Modern Love Mumbai (anthology)
Streaming on: Amazon Prime Video
Directors: Alankrita Shrivastava, Hansal Mehta, Vishal Bhardwaj, Dhruv Sehgal, Shonali Bose, Nupur Asthana
Cast: Fatima Sana Shaikh, Pratik Gandhi, Sarika, Masaba Gupta, Ritwik Bhowmik, Wamiqa Gabbi, Arshad Warsi, Chitrangda Singh, and others.
At the risk of sounding too informal or even cheesy, Fatima Sana Shaikh’s performance in Modern Love Mumbai is one of the most ‘Chumma’ performances I’ve ever seen. She plays Lalzari in Shonali Bose’s Raat Rani film in the Modern Love Mumbai anthology. It is a story of self-discovery and self-love when someone you love leaves you. Fatima plays a house help. The disparity between her small room in a slum in Bandra and the high-rises in Worli is starkly visible. The Bandra-Worli Sea Link serves as a literal and metaphorical bridge for Lalzari’s transformation. Fatima speaks, behaves, dances, cries, struggles to ride a bicycle, and eventually breathes freely in this ‘big on metaphors & signs’ film. Raat Rani is a flower that blooms at night. Its fragrance can be smelt no matter what other trees surround her. The character of Lalzari and the performance of the actor playing it stands out precisely like that in this anthology.
Another absolute delight of a film in this anthology is Vishal Bhardwaj’s Mumbai Dragon. It’s about probably the most universal phenomenon in the world – a mother’s love and insecurity towards her child. Bhardwaj who is a master of worldbuilding weaves in the discrimination faced by the Chinese origin people living in India for ages. They have made India their home, but we still look at them as mere Chinese or Nepali. Such is true for the Indians hailing from the North-East states of the country. Yeo Yann Yann as the mother is absolute fire. Meiyang Chang as her son Ming and Wamiqa Gabbi as his Gujarati girlfriend Meghna do their sincerest best.
Dhruv Sehgal’s I Love Thane comes like a breath of fresh air. Masaba Gupta was a revelation as an actor in her debut Masaba Masaba. She turns in a confident performance as Saiba, a landscape designer (I hope I have got that right) who’s also navigating her love life by meeting guys she ‘matched’ on the dating apps. But on her assignments, she meets a man (Ritwik Bhowmik) who she would have never swiped right on a dating app. There’s an unlikely romance blossoming as easy and breezy as it could. OTT has saved such conversational films from dying.
Alankrita Shrivastava’s My Beautiful Wrinkles explores the complicated attraction between an old woman and a man of her granddaughter’s age. The flashbacks of Sid and Tara’s track from Dil Chahta Hai were inevitable. But this film is told more from the woman’s perspective. Sarika as Dilbar is grace personified. She is dealing with a traumatic past and its remains. In today’s times when any crying on screen is considered melodrama, Dilbar breaking down in the car is aching as well as liberating. The intimacy between the man and woman is dealt with dignity. There’s no judgment on either’s part. It is essentially a story about two lonely people in a city from different walks of life.

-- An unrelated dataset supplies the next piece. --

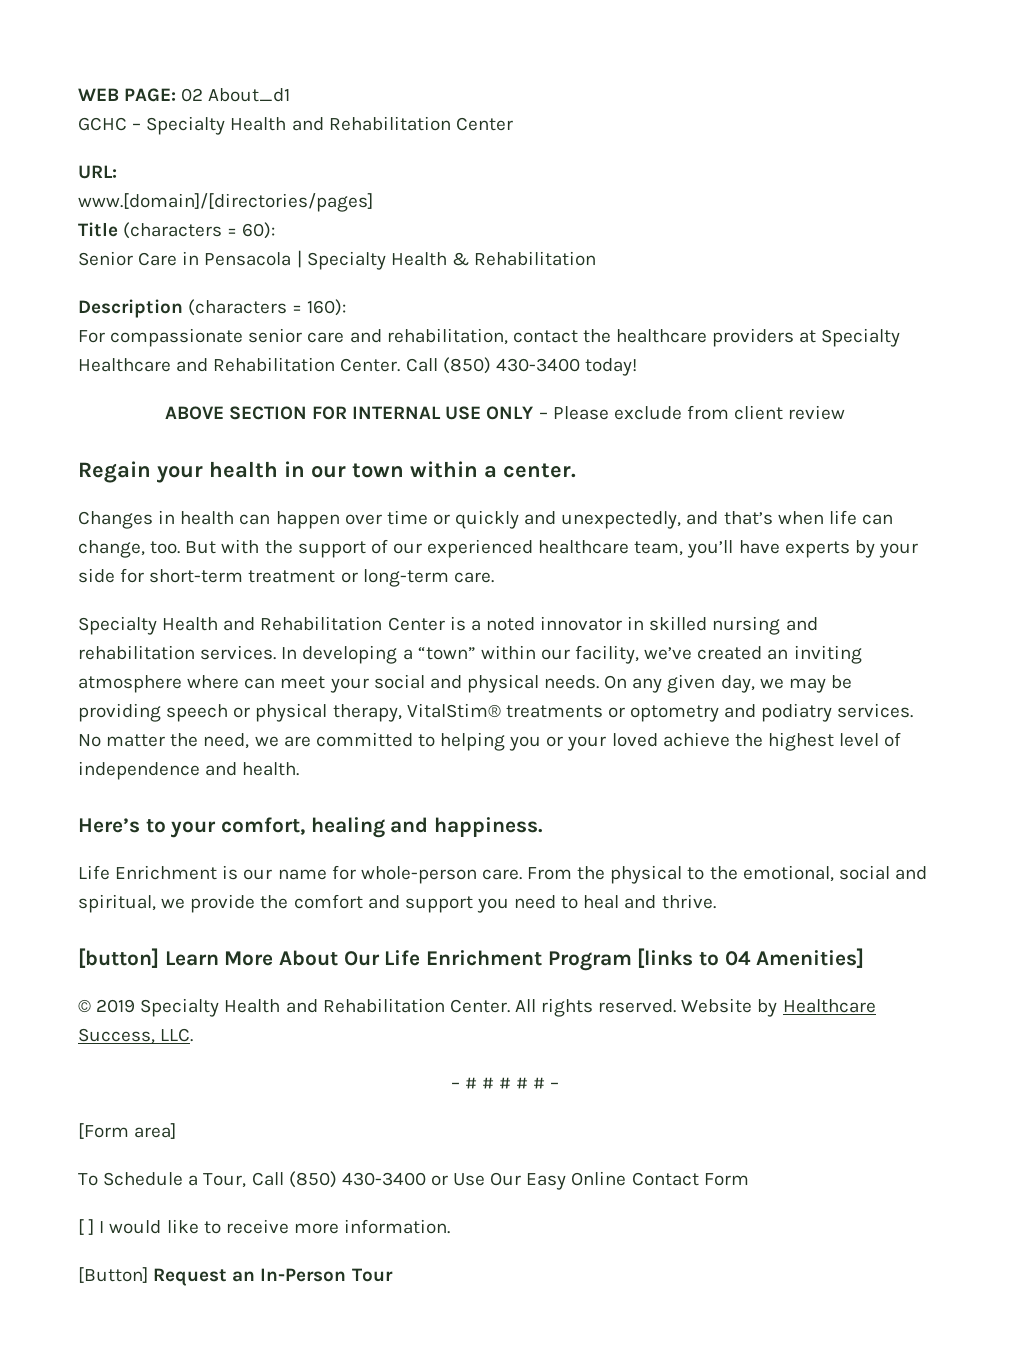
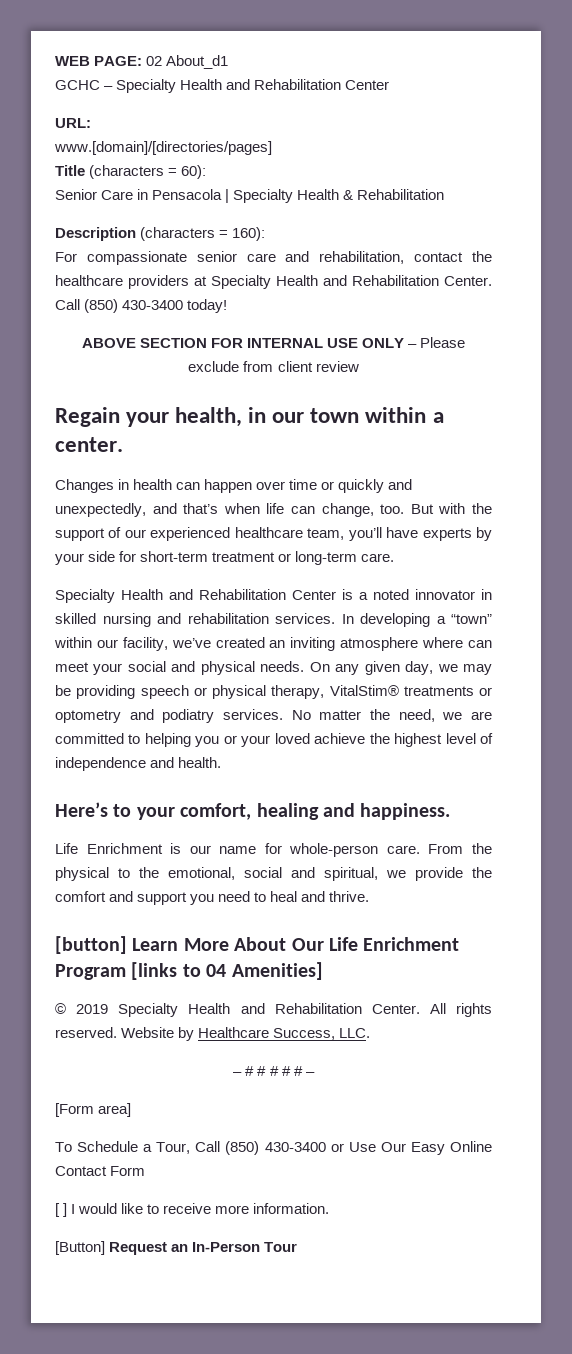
[78,358,171,372] Healthcare -> [276,275,318,286] Health
[209,461,278,478] health -> [175,407,243,427] health,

Cutting Chai by Nupur Asthana has its moments. The narrative tools used in the film could have taken the film to a higher level but the writing has nothing new to offer. Have seen a character like Latika (Chitrangda Singh), a writer who gave up on her dream of becoming an author previously. And as far as the conflict between a woman like that and her carefree/irresponsible husband is concerned, nothing seems to top the drama and skillful writing of Ethan Hawke and Julie Delpy’s fight scene on the same topic in the hotel in Richard Linklater’s Before Midnight (2013). Arshad Warsi has his charm and there are a couple of nice moments between him and Chitrangda. But that’s that.
Also read: Thar Review: Impressive but tedious to watch
Hansal Mehta’s Baai is the weakest film in the anthology. Although titled Baai, which is played with poise by the veteran Tanuja, the film explores the homosexual relationship between Manzu (Pratik Gandhi) and Rajveer (Chef Ranveer Brar). There’s nothing new that we’re seeing here. A gay person struggles with his identity, there’s a supportive and braver partner, the family’s ridiculous suggestions, and their conditioning before the protagonist comes out. Something always looks missing. It lacks the nuances and brevity of Mehta’s feature Aligarh which had an impeccable performance by Manoj Bajpayee.
All the films in this anthology try to press the point that we must look beyond the race, skin color, gender, status, and age of a person. However cliched or hopeless romantic it may sound, love happens when you least expect it to happen. On this note and to conclude this review, I feel like quoting dialogue from Anurag Basu’s Life… In a Metro (2007), “Dil Ki Khidki Humesha Khuli Rakhni Chahiye ”.